Dans l ‘épisode précédent nous avons dit quelques mots de l’histoire de la construction de la Maestranza ainsi que l’aspect qu’elle présente à l’extérieur. Aujourd’hui nous allons poursuivre avec un regard sur son aspect intérieur

L’intérieur des arènes offre un aspect caractéristique. Les gradins peuvent accueillir un peu plus de 12 000 personnes sur deux étages. Ceux de la partie basse, les tendidos, ne sont pas couverts et sont les plus nombreux. Ceux de la partie supérieure, les gradas, sont abrités sous une galerie qui fait le tour des arènes.

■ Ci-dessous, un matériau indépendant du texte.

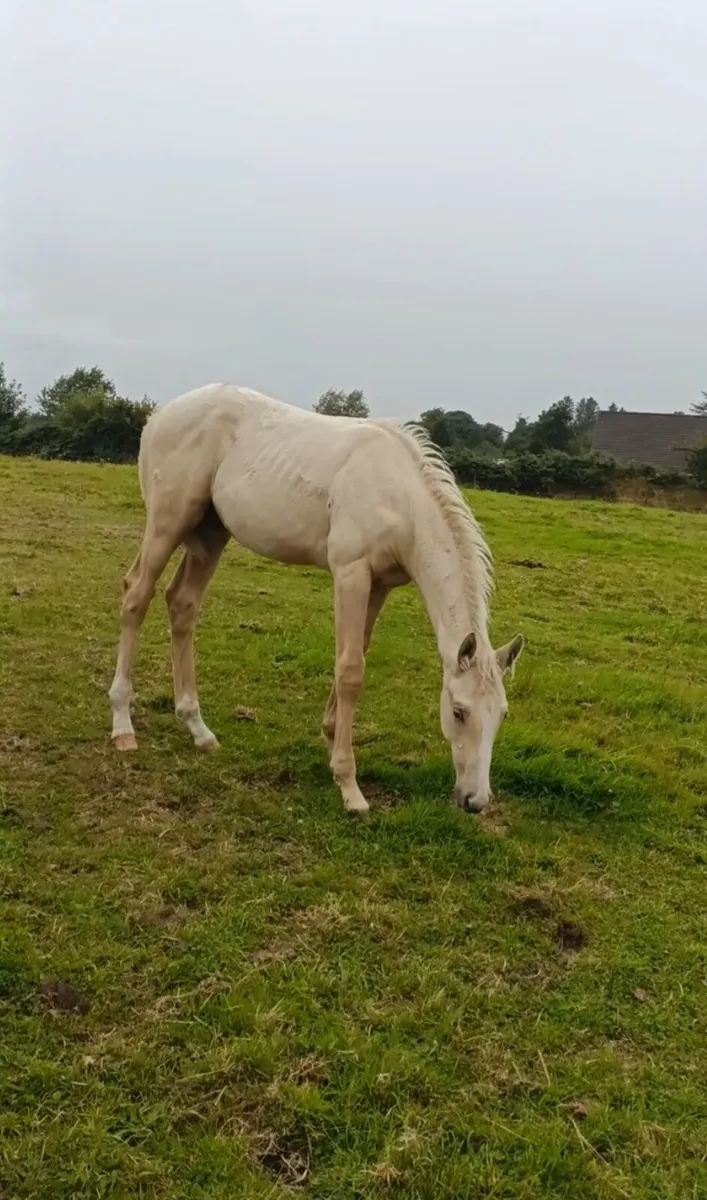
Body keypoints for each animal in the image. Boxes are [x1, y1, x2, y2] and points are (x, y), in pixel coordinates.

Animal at [109, 384, 523, 815]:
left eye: (502, 714)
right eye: (458, 711)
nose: (475, 800)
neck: (399, 497)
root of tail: (161, 414)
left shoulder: (380, 585)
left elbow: (355, 655)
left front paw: (329, 736)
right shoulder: (351, 573)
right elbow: (351, 669)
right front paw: (349, 785)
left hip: (210, 533)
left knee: (182, 603)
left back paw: (198, 728)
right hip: (168, 522)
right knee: (136, 594)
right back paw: (122, 725)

Les gradins inférieurs ou tendidos qui étaient en pierre à l’origine ont été remplacés en 1914-1915 par de la brique, scandée de carreaux de céramique, mais la structure en pierre originale se discerne encore sous les briques.

La galerie supérieure, qui couvre les gradas, s’appuie sur des colonnes surmontées de chapiteaux portant des arcs surbaissés lesquels sont surplombés par une moulure en saillie de couleur ocre dont chacune est timbrée en son centre d’une console. Une sobre frise de même couleur court au-dessus des arcs, puis un bandeau blanc met en valeur la corniche ocre bordant le toit de tuile qui couvre cette galerie. Celle-ci est interrompue en deux endroits par l’ordonnance majestueuse de la Puerta del Príncipe, dont nous avons vu l’aspect extérieur, et par la Puerta de la Diputación.



La Puerta del Príncipe, donne, côté intérieur, sur le balcon du Prince, exclusivement réservé à la famille royale. Celui-ci est d’une riche composition qui se développe sur deux étages. De part et d’autre d’une large porte en arc surbaissé sont placées deux colonnes monolithes posées sur un soubassement et sommées chacune d’un chapiteau ionique. Au-dessus de l’arc une vaste console décorée d’un putto et d’un masque grimaçant supporte le balcon royal fermé par une rampe à balustres.

La loge proprement dite s’ouvre à l’étage par un arc aux moulures ondulées, flanqué de colonnes cannelées surmontées de chapiteaux corinthiens. Le fronton sommital, brisé en son centre, laisse place à deux vieillards barbus à demi allongés qui encadrent un écu portant les armes de la famille royale. La loge est couverte d’une coupole reposant sur des pendentifs sculptés de bas-reliefs.

Elle tranche par sa facture et son coloris sur la régularité et les couleurs de la galerie supérieure. Elle offre au regard une sorte de panachage entre le classicisme à la française qui se perçoit dans sa partie inférieure et le baroque italien qui se manifeste à l’étage.

Face au balcon du Prince se trouve le balcon de la Députation, qui surplombe la porte du toril. Moins luxueux que le premier, il s’insère dans l’arcature de la galerie supérieure mais, à son emplacement, les colonnes ont été doublées et l’arc qui les surmonte est plus large que les autres. Il est agrémenté d'une balustrade en marbre aux balustres plus modestes que celles du balcon du Prince. Comme au balcon du prince un fronton brisé a été installé au milieu duquel sont insérées les armes de la Real Maestranza.

On en terminera en soulignant à nouveau l’unité de l’architecture et des couleurs des arènes de Séville que l’on a déjà rencontrées à l’arc de la Macarena. Mariage heureux d’ocre, de blanc et de rouge qui se détachent sur un ciel bleu.


Particularité qui a été soulignée par le duo Los des río dont une des chansons commence par ces mots : Sevilla tiene un color especial.